■ What is required ■
Repeat the entries exactly, and do not carry the pictures over.

Revision tracking records:
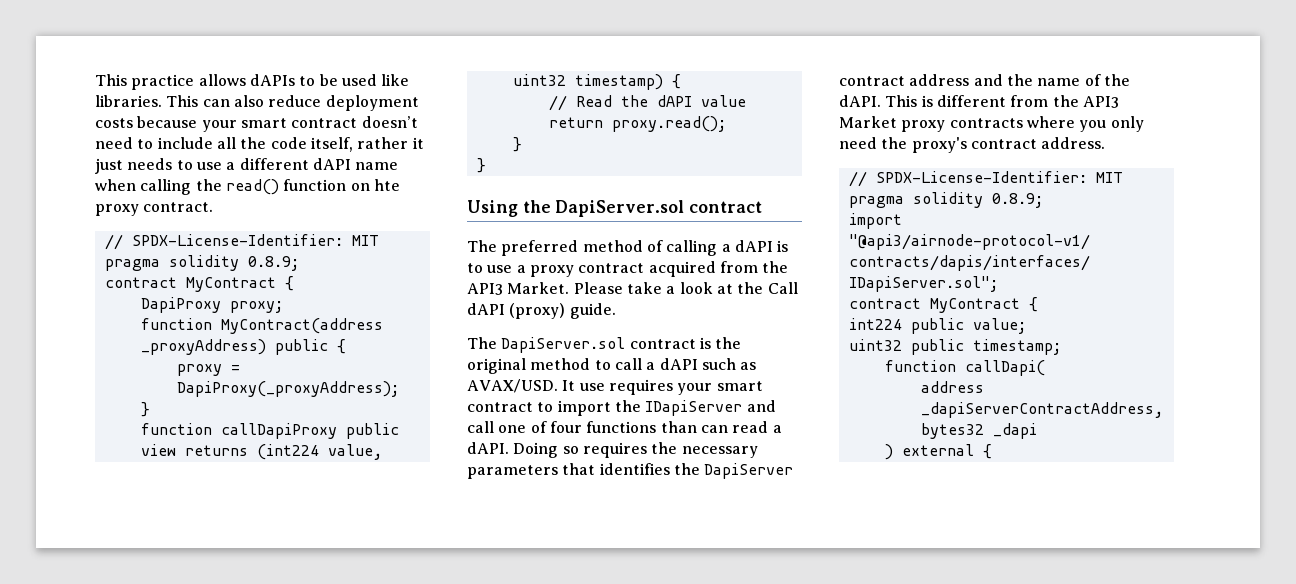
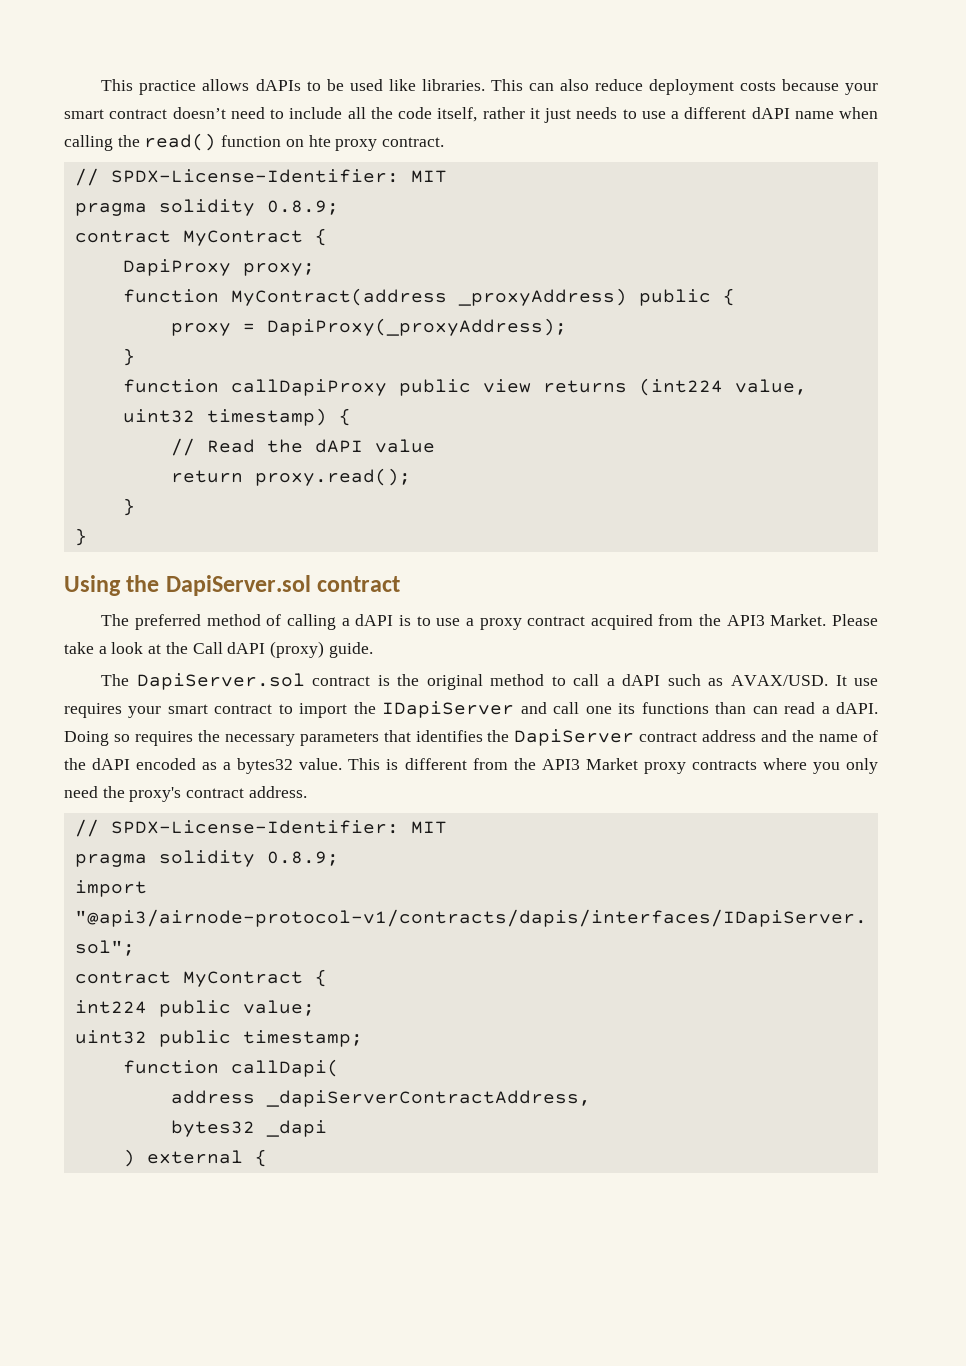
[530,421,582,433] of four -> [618,703,636,714] its
[839,95,881,107] dAPI. -> [92,758,343,774] dAPI encoded as a bytes32 value.

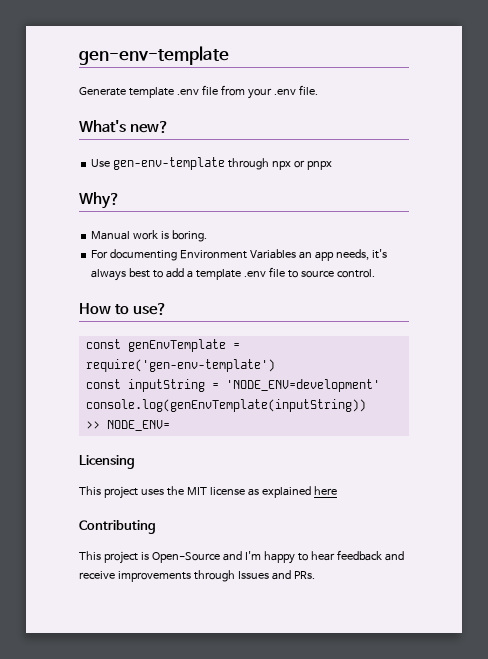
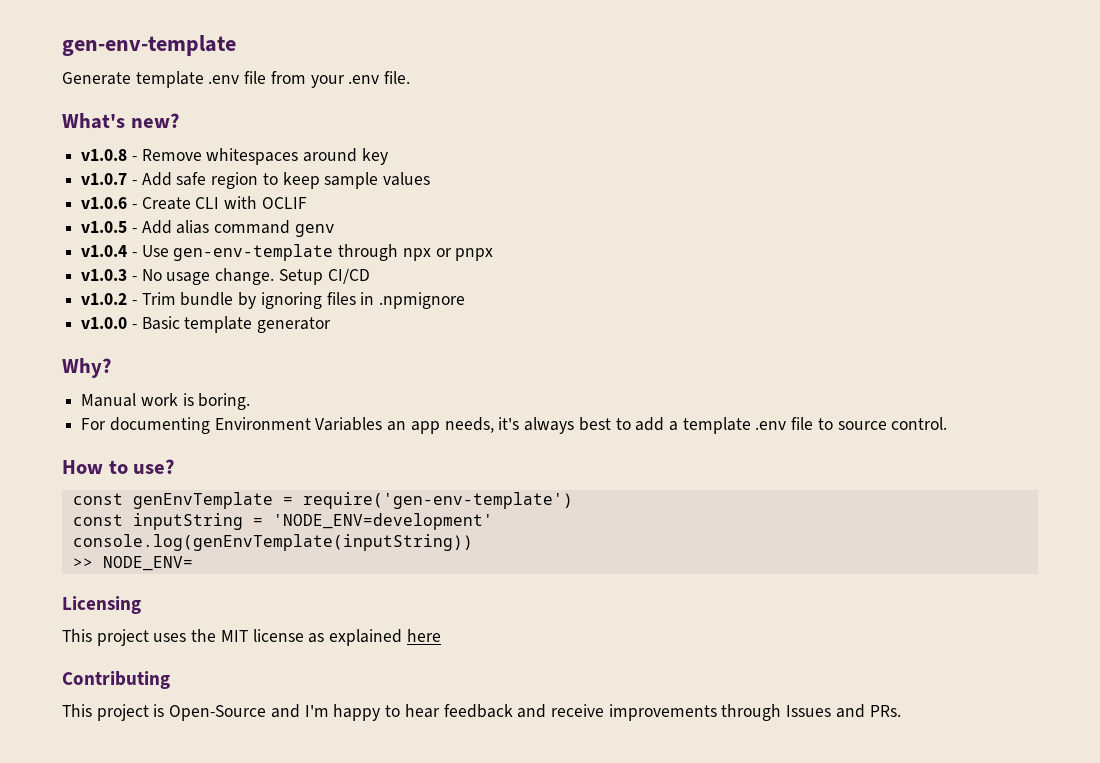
(170, 127) none -> [81,148,388,165] [81,172,431,189] [81,196,307,210] [81,220,335,237] [81,245,137,257] v1.0.8 - Remove whitespaces around key // v1.0.7 - Add safe region to keep sample values // v1.0.6 - Create CLI with OCLIF // v1.0.5 - Add alias command genv // v1.0.4 -
(332, 165) none -> [81,268,370,285] [81,292,466,309] [81,316,332,333] // v1.0.3 - No usage change. Setup CI/CD // v1.0.2 - Trim bundle by ignoring files in .npmignore // v1.0.0 - Basic template generator

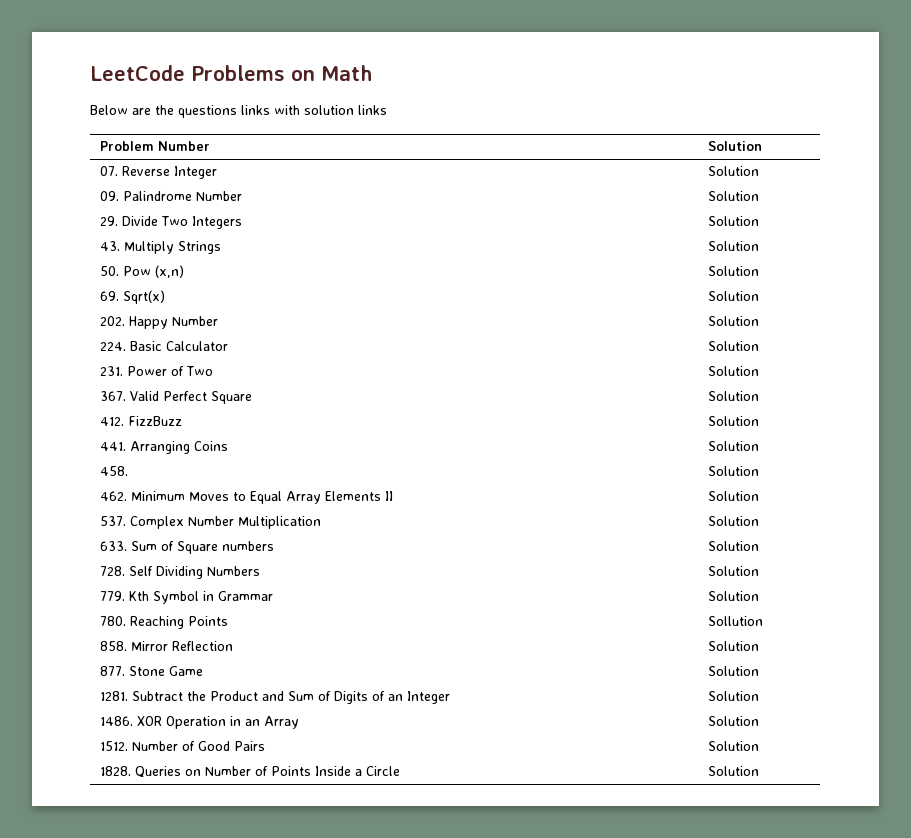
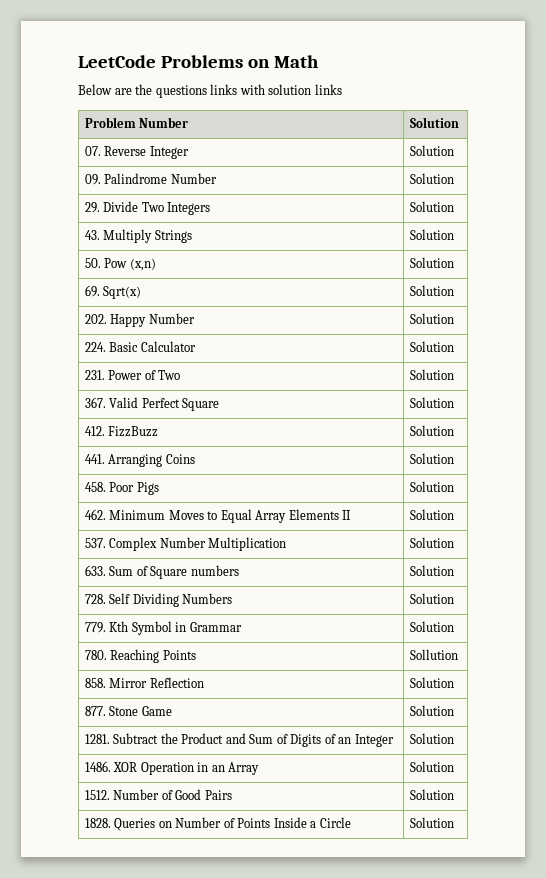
(128, 471) none -> [109,482,159,495] Poor Pigs

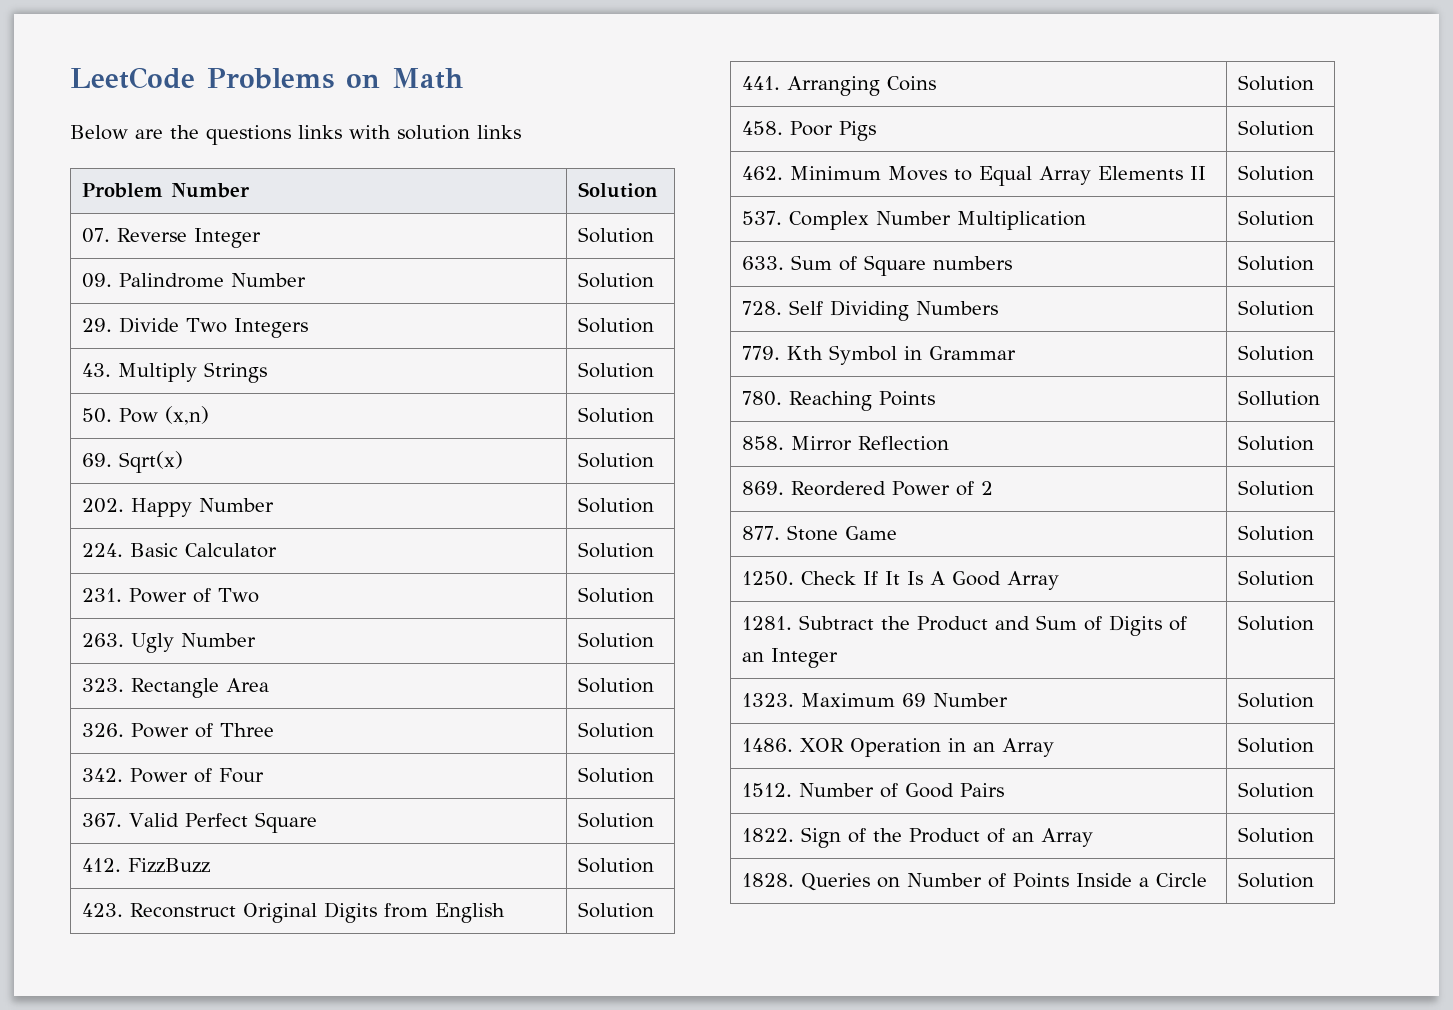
(454, 374) none -> [82,633,257,653] [578,632,655,648] [82,678,270,698] [578,677,655,693] [82,723,275,738] [578,722,655,738] [82,768,265,783] [578,767,655,783] // 263. Ugly Number | Solution // 323. Rectangle Area | Solution // 326. Power of Three | Solution // 342. Power of Four | Solution
(454, 430) none -> [82,902,506,923] [578,902,655,918] // 423. Reconstruct Original Digits from English | Solution
[84,706,172,716] 877. Stone Game -> [742,481,994,496] [1238,480,1315,496] [742,525,898,541] [1238,525,1315,541] [742,571,1060,590] 869. Reordered Power of 2 | Solution // 877. Stone Game | Solution // 1250. Check If It Is A Good Array
(454, 738) none -> [742,693,1009,707] [1238,692,1315,708] // 1323. Maximum 69 Number | Solution
(454, 794) none -> [742,827,1094,848] [1238,827,1315,843] // 1822. Sign of the Product of an Array | Solution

■ Written response ■
[530,421,582,433] of four -> [618,703,636,714] its
[839,95,881,107] dAPI. -> [92,758,343,774] dAPI encoded as a bytes32 value.

(170, 127) none -> [81,148,388,165] [81,172,431,189] [81,196,307,210] [81,220,335,237] [81,245,137,257] v1.0.8 - Remove whitespaces around key // v1.0.7 - Add safe region to keep sample values // v1.0.6 - Create CLI with OCLIF // v1.0.5 - Add alias command genv // v1.0.4 -
(332, 165) none -> [81,268,370,285] [81,292,466,309] [81,316,332,333] // v1.0.3 - No usage change. Setup CI/CD // v1.0.2 - Trim bundle by ignoring files in .npmignore // v1.0.0 - Basic template generator

(128, 471) none -> [109,482,159,495] Poor Pigs

(454, 374) none -> [82,633,257,653] [578,632,655,648] [82,678,270,698] [578,677,655,693] [82,723,275,738] [578,722,655,738] [82,768,265,783] [578,767,655,783] // 263. Ugly Number | Solution // 323. Rectangle Area | Solution // 326. Power of Three | Solution // 342. Power of Four | Solution
(454, 430) none -> [82,902,506,923] [578,902,655,918] // 423. Reconstruct Original Digits from English | Solution
[84,706,172,716] 877. Stone Game -> [742,481,994,496] [1238,480,1315,496] [742,525,898,541] [1238,525,1315,541] [742,571,1060,590] 869. Reordered Power of 2 | Solution // 877. Stone Game | Solution // 1250. Check If It Is A Good Array
(454, 738) none -> [742,693,1009,707] [1238,692,1315,708] // 1323. Maximum 69 Number | Solution
(454, 794) none -> [742,827,1094,848] [1238,827,1315,843] // 1822. Sign of the Product of an Array | Solution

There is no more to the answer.